> _WHAT YOU ARE ASKED TO DO_:
List every line the reporter speaks in the interview quoted in the piece on patient safety in hospitals below.

> _DOCUMENT SECTION_:
-- -- --

Why is there no public outcry about the harm we cause patients in hospital? Or about the avoidable deaths that happen week in, week out?

There has been an outcry about hospital-associated infections. Media sensation about "dirty hospitals" has succeeded in putting pressure on government to do something. Is this because it seems easier to understand? Or has it just simplified a complex problem?

Safety is complex. My trust's non-executive directors cannot understand why our hand hygiene compliance scores are only 93 per cent and not 100 per cent; we executives cannot believe they are 93 per cent. So when a more robust audit showed it to be actually about 45 per cent we acknowledged the size of the problem.

We are frustrated by our poor understanding of why this seems a difficult behavioural issue to address. But how difficult it is to talk about these issues became clear to me during an interview with a national newspaper. I was trying to describe our hospital's approach to managing "acutely ill deteriorating patients". The conversation went something like this:

Reporter: "What do you mean?"

Me: "Failure to rescue sick patients who are getting sicker."

Reporter: "Sick patients are getting worse and it's not being spotted? What exactly do you mean?"

Me: "Our nurses seem to have lost the art of taking reliable observations."

Reporter: "You mean the very sick patients are not getting their vital signs monitored?"

-- -- --

> _EXERCISE DATA_:
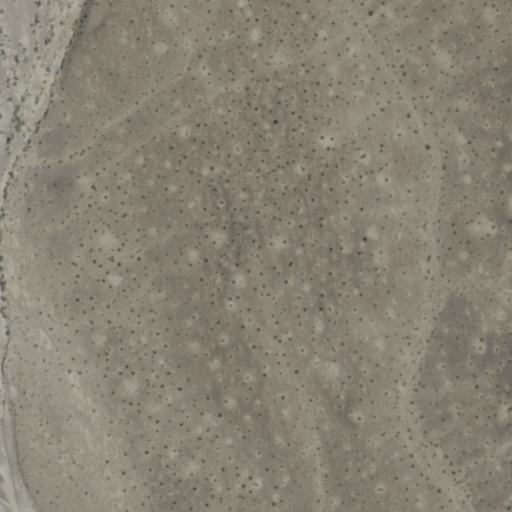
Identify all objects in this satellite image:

-- -- --

> _WRITTEN SOLUTION_:
- "What do you mean?"
- "Sick patients are getting worse and it's not being spotted? What exactly do you mean?"
- "You mean the very sick patients are not getting their vital signs monitored?"